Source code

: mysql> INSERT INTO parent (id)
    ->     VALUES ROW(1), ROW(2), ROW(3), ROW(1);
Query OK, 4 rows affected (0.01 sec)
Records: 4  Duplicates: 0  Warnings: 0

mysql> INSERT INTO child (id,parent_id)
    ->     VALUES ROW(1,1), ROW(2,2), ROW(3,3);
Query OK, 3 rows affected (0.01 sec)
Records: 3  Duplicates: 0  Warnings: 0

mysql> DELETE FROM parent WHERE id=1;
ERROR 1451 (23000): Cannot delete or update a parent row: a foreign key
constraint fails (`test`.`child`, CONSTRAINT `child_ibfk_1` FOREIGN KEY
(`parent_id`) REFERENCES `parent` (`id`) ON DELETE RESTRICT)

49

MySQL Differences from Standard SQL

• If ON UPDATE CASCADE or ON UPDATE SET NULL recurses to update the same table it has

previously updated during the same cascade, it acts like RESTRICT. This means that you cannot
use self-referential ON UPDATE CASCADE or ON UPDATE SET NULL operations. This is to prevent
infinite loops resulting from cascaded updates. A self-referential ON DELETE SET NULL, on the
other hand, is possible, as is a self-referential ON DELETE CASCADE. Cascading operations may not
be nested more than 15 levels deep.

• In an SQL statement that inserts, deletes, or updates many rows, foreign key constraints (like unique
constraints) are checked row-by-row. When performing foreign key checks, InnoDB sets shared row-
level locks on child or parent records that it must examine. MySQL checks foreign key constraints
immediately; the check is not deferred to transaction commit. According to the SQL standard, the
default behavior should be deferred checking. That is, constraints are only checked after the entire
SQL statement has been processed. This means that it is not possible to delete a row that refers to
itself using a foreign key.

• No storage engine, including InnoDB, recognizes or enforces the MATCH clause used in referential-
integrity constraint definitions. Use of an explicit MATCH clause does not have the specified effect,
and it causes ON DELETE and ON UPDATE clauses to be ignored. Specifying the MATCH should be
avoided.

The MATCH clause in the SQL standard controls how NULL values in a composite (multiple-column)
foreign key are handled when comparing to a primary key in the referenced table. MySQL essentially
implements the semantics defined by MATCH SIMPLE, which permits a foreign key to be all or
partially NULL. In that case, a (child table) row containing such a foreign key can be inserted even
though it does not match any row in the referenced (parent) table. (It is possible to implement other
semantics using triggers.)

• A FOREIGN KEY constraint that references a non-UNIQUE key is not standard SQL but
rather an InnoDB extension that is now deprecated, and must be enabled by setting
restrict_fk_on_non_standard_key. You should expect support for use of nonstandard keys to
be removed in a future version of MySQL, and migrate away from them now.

=-=-=

Task statement: Extract the lines of the source text from the line containing "mysql> INSERT INTO child (id,parent_id)" through the line containing "table it has", both included, and reproduce them without any change.

Task solution:
mysql> INSERT INTO child (id,parent_id)
    ->     VALUES ROW(1,1), ROW(2,2), ROW(3,3);
Query OK, 3 rows affected (0.01 sec)
Records: 3  Duplicates: 0  Warnings: 0

mysql> DELETE FROM parent WHERE id=1;
ERROR 1451 (23000): Cannot delete or update a parent row: a foreign key
constraint fails (`test`.`child`, CONSTRAINT `child_ibfk_1` FOREIGN KEY
(`parent_id`) REFERENCES `parent` (`id`) ON DELETE RESTRICT)

49

MySQL Differences from Standard SQL

• If ON UPDATE CASCADE or ON UPDATE SET NULL recurses to update the same table it has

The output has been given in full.